» Problem to work on
Reproduce the lines below exactly. Skip images.

# # #

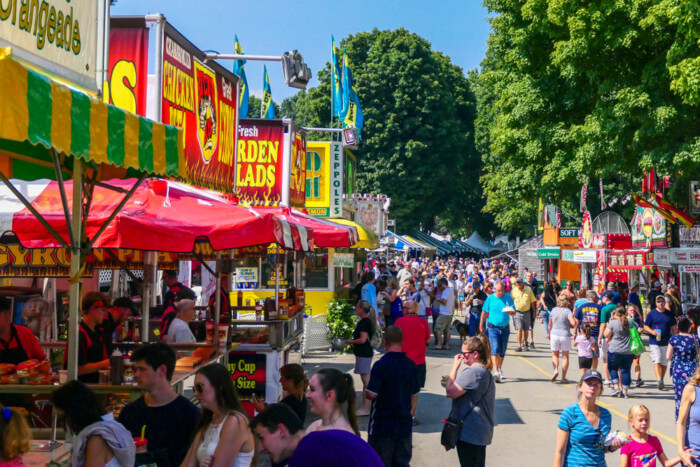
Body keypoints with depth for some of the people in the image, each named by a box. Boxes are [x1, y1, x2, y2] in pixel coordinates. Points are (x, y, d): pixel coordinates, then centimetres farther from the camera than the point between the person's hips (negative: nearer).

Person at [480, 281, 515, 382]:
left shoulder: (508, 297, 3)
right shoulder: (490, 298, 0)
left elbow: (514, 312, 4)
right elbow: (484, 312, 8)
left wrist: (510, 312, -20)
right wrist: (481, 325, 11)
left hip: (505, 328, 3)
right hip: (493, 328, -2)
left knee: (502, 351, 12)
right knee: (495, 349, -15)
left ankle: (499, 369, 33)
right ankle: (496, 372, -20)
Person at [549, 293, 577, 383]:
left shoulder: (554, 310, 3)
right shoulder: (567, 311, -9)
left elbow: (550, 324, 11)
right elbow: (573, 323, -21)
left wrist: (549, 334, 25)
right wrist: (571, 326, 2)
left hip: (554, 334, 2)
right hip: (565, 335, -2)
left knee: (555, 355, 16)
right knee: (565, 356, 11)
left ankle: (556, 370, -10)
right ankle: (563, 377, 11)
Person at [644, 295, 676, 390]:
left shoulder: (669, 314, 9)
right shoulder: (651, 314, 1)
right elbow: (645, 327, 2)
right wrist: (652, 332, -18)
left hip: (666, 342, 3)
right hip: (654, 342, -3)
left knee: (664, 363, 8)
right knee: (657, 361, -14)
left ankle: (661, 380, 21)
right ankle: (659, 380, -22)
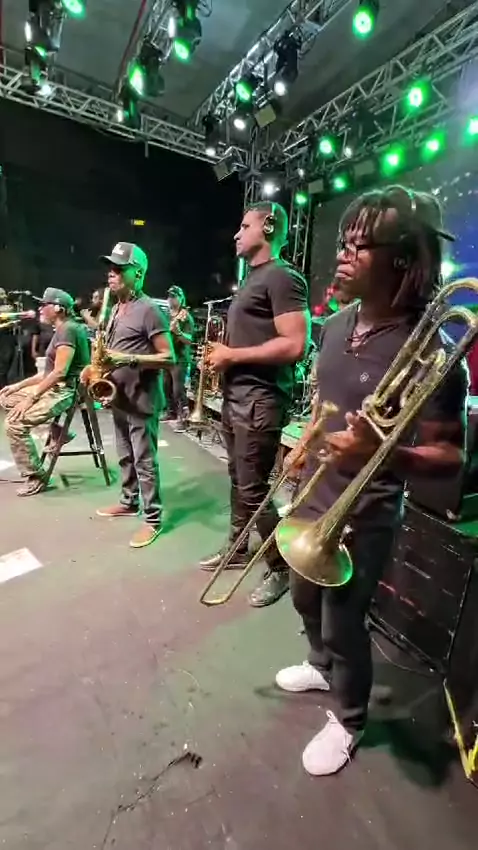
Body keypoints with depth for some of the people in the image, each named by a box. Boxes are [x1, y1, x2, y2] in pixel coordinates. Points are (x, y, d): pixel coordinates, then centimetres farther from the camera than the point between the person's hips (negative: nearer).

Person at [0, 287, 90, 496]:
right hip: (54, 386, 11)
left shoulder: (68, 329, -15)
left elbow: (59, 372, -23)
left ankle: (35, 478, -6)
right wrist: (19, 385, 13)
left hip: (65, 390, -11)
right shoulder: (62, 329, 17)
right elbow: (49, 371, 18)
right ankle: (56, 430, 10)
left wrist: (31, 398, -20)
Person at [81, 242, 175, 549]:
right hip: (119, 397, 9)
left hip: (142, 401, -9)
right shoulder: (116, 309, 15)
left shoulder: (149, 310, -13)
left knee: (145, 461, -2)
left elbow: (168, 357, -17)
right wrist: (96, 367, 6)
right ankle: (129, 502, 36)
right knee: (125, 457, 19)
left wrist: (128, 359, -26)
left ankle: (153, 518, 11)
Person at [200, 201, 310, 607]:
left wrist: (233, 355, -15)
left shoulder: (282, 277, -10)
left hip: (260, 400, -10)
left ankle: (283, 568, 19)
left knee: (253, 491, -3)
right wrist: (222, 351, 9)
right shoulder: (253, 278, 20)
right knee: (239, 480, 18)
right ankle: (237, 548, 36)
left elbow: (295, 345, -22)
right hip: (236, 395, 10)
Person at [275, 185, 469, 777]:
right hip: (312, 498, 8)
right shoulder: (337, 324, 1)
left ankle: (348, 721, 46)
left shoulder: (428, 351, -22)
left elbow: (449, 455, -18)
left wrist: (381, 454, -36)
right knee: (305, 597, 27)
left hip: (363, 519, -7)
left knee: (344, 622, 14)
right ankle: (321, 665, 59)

# # #

» Task answer
Body keypoints with depth for some of the people in the image, each named by a box. Boxes are [x1, y1, x2, y2] in pixel coordinates. Points are (x, y, d): pixel coordinates, then centimetres farther from the camera than the point between the person's hips (negative: nearer).

Person at [480, 281, 515, 382]:
left shoulder: (508, 297, 3)
right shoulder: (490, 298, 0)
left elbow: (514, 312, 4)
right elbow: (484, 312, 8)
left wrist: (510, 312, -20)
right wrist: (481, 325, 11)
left hip: (505, 328, 3)
right hip: (493, 328, -2)
left knee: (502, 351, 12)
right knee: (495, 349, -15)
left ankle: (499, 369, 33)
right ankle: (496, 372, -20)
Person at [549, 293, 577, 383]:
left shoulder: (554, 310, 3)
right shoulder: (567, 311, -9)
left elbow: (550, 324, 11)
right elbow: (573, 323, -21)
left wrist: (549, 334, 25)
right wrist: (571, 326, 2)
left hip: (554, 334, 2)
right hip: (565, 335, -2)
left knee: (555, 355, 16)
right knee: (565, 356, 11)
left ankle: (556, 370, -10)
right ankle: (563, 377, 11)
Person at [644, 295, 676, 390]:
left shoulder: (669, 314, 9)
right shoulder: (651, 314, 1)
right elbow: (645, 327, 2)
right wrist: (652, 332, -18)
left hip: (666, 342, 3)
right hip: (654, 342, -3)
left knee: (664, 363, 8)
right knee: (657, 361, -14)
left ankle: (661, 380, 21)
right ankle: (659, 380, -22)
Body keypoints with depth for some of the people in the image, each named by a box. Boxes are [x1, y1, x2, y2] in pixel coordinates. Points are (x, y, d): pixel coordinates, then centimetres farther from the camera than the point between the person's hips (negative: nearer).

Person at [0, 287, 90, 496]:
right hip: (54, 386, 11)
left shoulder: (68, 329, -15)
left elbow: (59, 372, -23)
left ankle: (35, 478, -6)
right wrist: (19, 385, 13)
left hip: (65, 390, -11)
right shoulder: (62, 329, 17)
right elbow: (49, 371, 18)
right ankle: (56, 430, 10)
left wrist: (31, 398, -20)
Person at [81, 242, 175, 549]:
right hip: (119, 397, 9)
left hip: (142, 401, -9)
right shoulder: (116, 309, 15)
left shoulder: (149, 310, -13)
left knee: (145, 461, -2)
left elbow: (168, 357, -17)
right wrist: (96, 367, 6)
right ankle: (129, 502, 36)
right knee: (125, 457, 19)
left wrist: (128, 359, -26)
left ankle: (153, 518, 11)
Person at [200, 201, 310, 607]:
left wrist: (233, 355, -15)
left shoulder: (282, 277, -10)
left hip: (260, 400, -10)
left ankle: (283, 568, 19)
left knee: (253, 491, -3)
right wrist: (222, 351, 9)
right shoulder: (253, 278, 20)
right knee: (239, 480, 18)
right ankle: (237, 548, 36)
left elbow: (295, 345, -22)
right hip: (236, 395, 10)
Person at [275, 185, 469, 777]:
right hip: (312, 498, 8)
right shoulder: (337, 324, 1)
left ankle: (348, 721, 46)
left shoulder: (428, 351, -22)
left elbow: (449, 455, -18)
left wrist: (381, 454, -36)
right knee: (305, 597, 27)
left hip: (363, 519, -7)
left knee: (344, 622, 14)
right ankle: (321, 665, 59)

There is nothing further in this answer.